··· DATA YANG DIBERIKAN

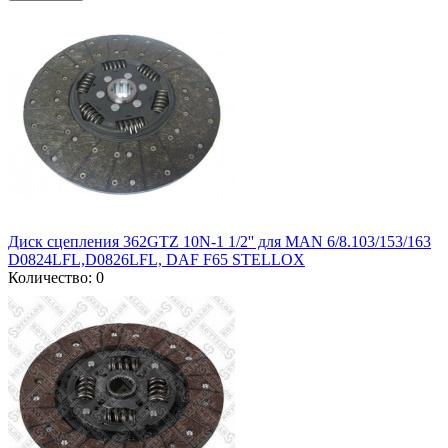
Диск сцепления 362GTZ 10N-1 1/2'' для MAN 6/8.103/153/163
D0824LFL,D0826LFL, DAF F65 STELLOX
Количество: 0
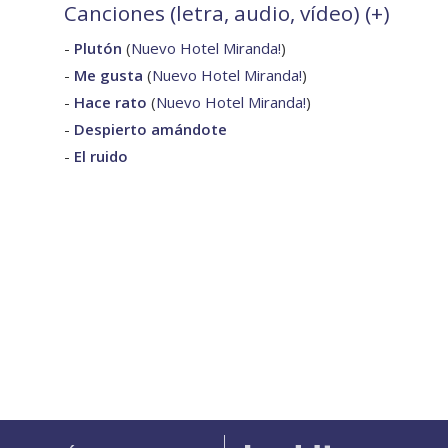
Canciones (letra, audio, vídeo) (
+
)
-
Plutón
(
Nuevo Hotel Miranda!
)
-
Me gusta
(
Nuevo Hotel Miranda!
)
-
Hace rato
(
Nuevo Hotel Miranda!
)
-
Despierto amándote
-
El ruido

······

INSTRUKSI ->
Tolong tulis ulang seluruh daftar di atas dengan mengganti "Hace rato" menjadi "Hace tiempo", tanpa mengubah bagian lain. Jangan sertakan gambarnya dalam jawaban.

JAWABAN TERTULIS ->
Диск сцепления 362GTZ 10N-1 1/2'' для MAN 6/8.103/153/163
D0824LFL,D0826LFL, DAF F65 STELLOX
Количество: 0
Canciones (letra, audio, vídeo) (
+
)
-
Plutón
(
Nuevo Hotel Miranda!
)
-
Me gusta
(
Nuevo Hotel Miranda!
)
-
Hace tiempo
(
Nuevo Hotel Miranda!
)
-
Despierto amándote
-
El ruido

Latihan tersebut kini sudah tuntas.